I hope Canon doesn’t fulfill all my dream lenses because I’d have to find a lot of good reasons to justify all purchases. 

I’d be in the market for one of those lenses, especially 12mm F1.8…


----------



## tron (Jun 15, 2022)

A 17-70 f/4-5.6L IS would be a nice traveling lens...


----------



## Del Paso (Jun 15, 2022)

Easy, easy!
RF 100 L macro without focus shift!


----------



## Del Paso (Jun 15, 2022)

RF 180 L macro & TSE 14mm


----------



## roby17269 (Jun 15, 2022)

Canon Rumors Guy said:


> Continue reading...


Some of the in-the-past-rumored lenses would hit the spot for me:
35mm f/1.2L
135mm f/1.4 or 1.8L
Ultrawide TS
TS lenses with AF

and one of my personal favorites from EF... a new (and I mean new, not the same as the EF with an adapter bolted on) 200mm f/2 or 1.8L IS

Then I'd be able to retire all of my remaining EF lenses, apart maybe from the MP-E 65mm which is a very very niche cute little thing


----------



## Exploreshootshare (Jun 15, 2022)

tron said:


> A 17-70 f/4-5.6L IS would be a nice traveling lens...


I use the 24-105mm F4 L ISand the 16mm F2.8. 
Very capable combination for traveling


----------



## navastronia (Jun 15, 2022)

RF 14-28 f/2 L

RF 35-85 f/1.8 L

RF 70-135 f/2 L

RF 120-300 f/4 L

yep, that about covers it! Hahahah


----------



## Wilfried Flitser (Jun 15, 2022)

The studio lens: RF 50-150 f/2,8 L minimum focus 0,5m.


----------



## wsmith96 (Jun 15, 2022)

Mine would be a RF (or EF) 35-150 f/2.8. I would only need 1 lens for 90% of my pics.


----------



## Uneternal (Jun 15, 2022)

RF 24-105 f1.2 L metalens (22mm length).


----------



## Blue Zurich (Jun 15, 2022)

Oh a dream lens you say? Like the EF 50 1.4 ll we all (Adam S.) waited for endlessly? 

Let's see if they will make one in RF form. tick tock (growing old)


----------



## tron (Jun 15, 2022)

Exploreshootshare said:


> I use the 24-105mm F4 L ISand the 16mm F2.8.
> Very capable combination for traveling


I do not disagree but when traveling (walking) for birding I carry a D850 with 500 5.6PF in one hand and another in the other hand. This second camera used to be a 5DIV with 16-35 f/4L IS but it is a bulky combination as a concurrently second handheld camera. So I use 200D (=SL2) with EF-S10-18 and I also got a secondhand EF-S15-85. I would like to not have to also change lenses in that second camera....


----------



## Punio (Jun 15, 2022)

Canon just need to get a move on fleshing out the line with the standard lenses, like a 24MM L and 35MM L etc.

> DATA LINES
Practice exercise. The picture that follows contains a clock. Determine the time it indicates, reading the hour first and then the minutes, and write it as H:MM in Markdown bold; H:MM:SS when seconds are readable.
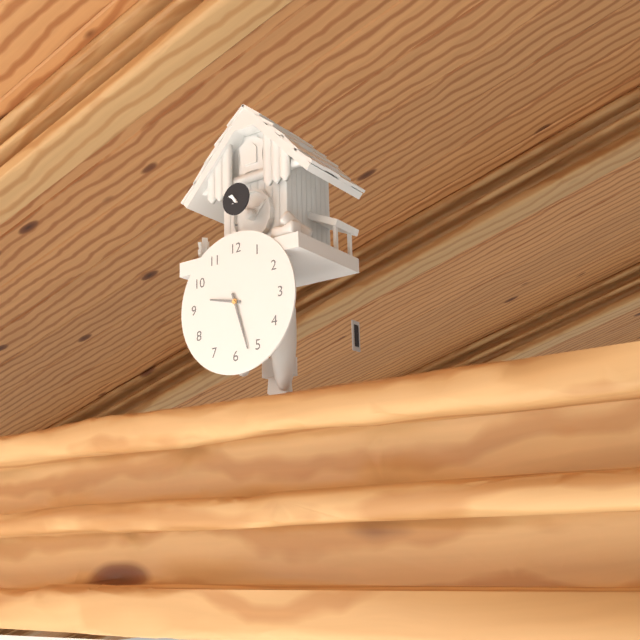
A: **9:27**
==
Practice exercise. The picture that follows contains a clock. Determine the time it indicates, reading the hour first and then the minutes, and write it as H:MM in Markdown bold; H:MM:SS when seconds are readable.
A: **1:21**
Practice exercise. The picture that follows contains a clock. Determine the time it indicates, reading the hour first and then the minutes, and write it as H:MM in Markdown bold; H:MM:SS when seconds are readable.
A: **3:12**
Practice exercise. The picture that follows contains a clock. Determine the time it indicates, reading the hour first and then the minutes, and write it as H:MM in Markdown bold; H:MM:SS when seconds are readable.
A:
--
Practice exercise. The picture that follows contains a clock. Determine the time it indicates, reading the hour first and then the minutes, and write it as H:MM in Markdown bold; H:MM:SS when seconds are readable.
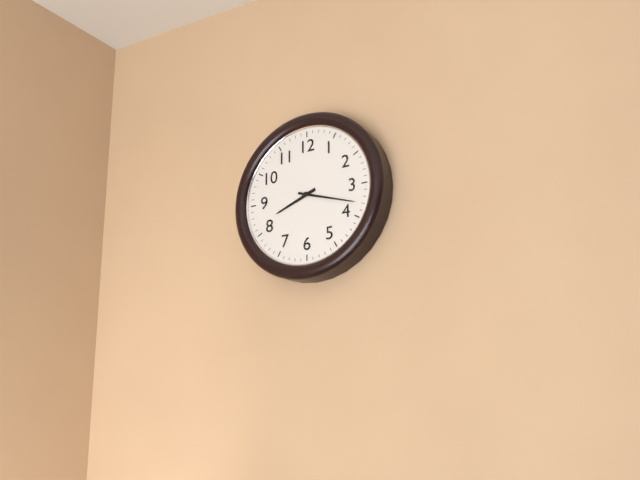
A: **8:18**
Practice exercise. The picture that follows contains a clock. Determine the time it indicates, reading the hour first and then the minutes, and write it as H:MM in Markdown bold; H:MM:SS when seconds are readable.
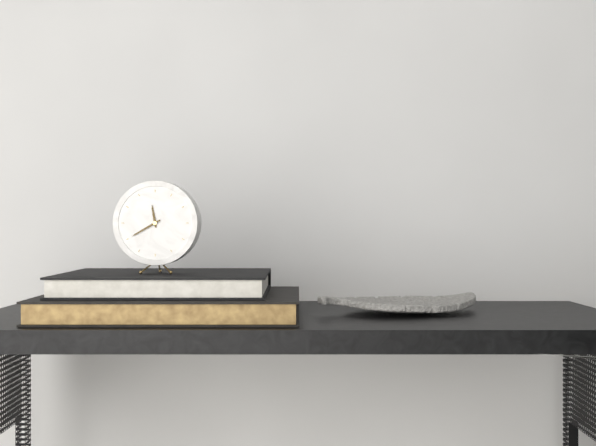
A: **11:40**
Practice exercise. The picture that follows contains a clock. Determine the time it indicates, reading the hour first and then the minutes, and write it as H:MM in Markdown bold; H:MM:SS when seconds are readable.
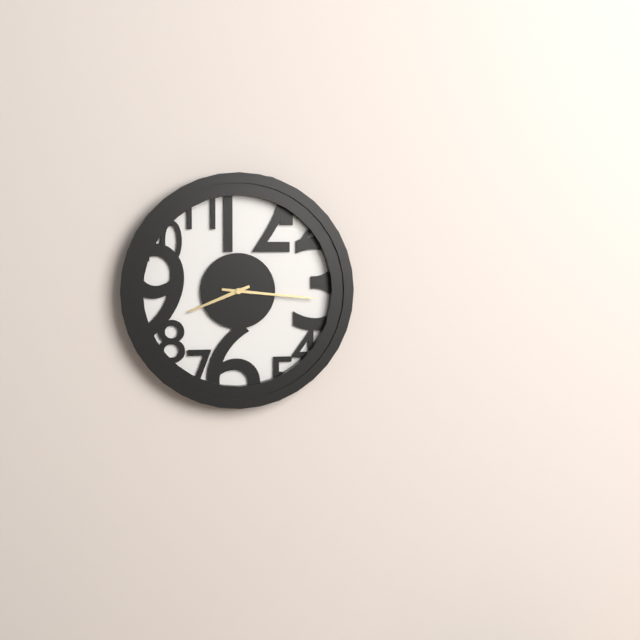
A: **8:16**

> TASKS TO COMPLETE
a: Check each statement against the Canon lens thread above and answer yes or no, quoting the deciding words: (i) wsmith96 says one 35-150 f/2.8 lens would cover 90% of their pictures; (ii) while birding, tron carries the D850 fitted with a 16-35 f/4L IS; (iii) Del Paso wants an RF 100 L macro with focus shift.
b: Write the next part of the Canon lens thread, starting after its final post.

> ANSWERS
a:
(i) Yes: "I would only need 1 lens for 90% of my pics."
(ii) No: "I carry a D850 with 500 5.6PF in one hand"
(iii) No: "RF 100 L macro without focus shift!"

b:
----------



## danfaz (Jun 15, 2022)

ColinJR said:


> Why not just use the RF 24-105 f/4 L? I own the RF 24-70 2.8 and didn't see much of a drop in quality each time I've used the RF 24-105, and the extra reach is really nice...


Yep, the RF 24-105 L is considerably better than the EF version, and as you say, not far off from the RF 24-70 L. Don't really see a need at all for an f/4 24-70. Just my opinion, though.


----------



## danfaz (Jun 15, 2022)

SebastiaoSal said:


> Where is the RF 70-135mm F2L??


This!


----------



## lnz (Jun 15, 2022)

At the risk of repeating myself, a 10-24 F/4 oh wait...


----------



## Nemorino (Jun 15, 2022)

Del Paso said:


> RF 100 L macro without focus shift!


I have used the RF 100 for about a month and still have not found any issues with focus shift. Of cause I don't shoot test charts but flying bees. Maybe that's my mistake.


----------



## jam05 (Jun 15, 2022)

Still waiting for those rumored tilt shift lenses.


----------



## neuroanatomist (Jun 15, 2022)

Nemorino said:


> I have used the RF 100 for about a month and still have not found any issues with focus shift. Of cause I don't shoot test charts but flying bees. Maybe that's my mistake.


Canon stated that the focus shift exhibited by the lens was a design trade-off with increasing the magnification to 1.4x. It’s definitely a real issue, not an Internet phenomenon. 

Focus shift gets worse the closer your subject is to the MFD. It’s also aperture-dependent, and if you’re wide open or reasonably stopped down, it does not affect the image. I would guess that at typical flying bee working distances, you would not expect to have a problem with focus shift. It can be an issue in other used cases.


----------



## Del Paso (Jun 15, 2022)

jam05 said:


> Still waiting for those rumored tilt shift lenses.


I guess you meant waiting and saving, since Nikon's TS 19mm costs $4000, if I'm not mistaken...
Canon's 14mm TSE could even be a bit ($$$$$$$$$$$$$$$$) more expensive, i'm afraid !


----------



## MartinVLC (Jun 15, 2022)

peters said:


> I would love to have a 20-70mm f2,8.
> The 24-70 is fine for most situations, but often I find myself wanting a wider focal lense. It would be way more versatile in my opinion


For me the other way around, I would love to have a 35-105 f/2.8 more or less compact non-L non-IS as allways on lense, because the 70/75mm on full frame are often too short for me and 105 f/2.8 should also give better bokeh than 70 f/2.8.


----------



## Traveler (Jun 15, 2022)

A compact fish eye sized like the RF 16mm. Please. 
I’d also buy a compact ~15-35 no matter how crazy the aperture is as long as it’s lightweight for travels.


----------



## danfaz (Jun 15, 2022)

neuroanatomist said:


> Canon stated that the focus shift exhibited by the lens was a design trade-off with increasing the magnification to 1.4x. It’s definitely a real issue, not an Internet phenomenon.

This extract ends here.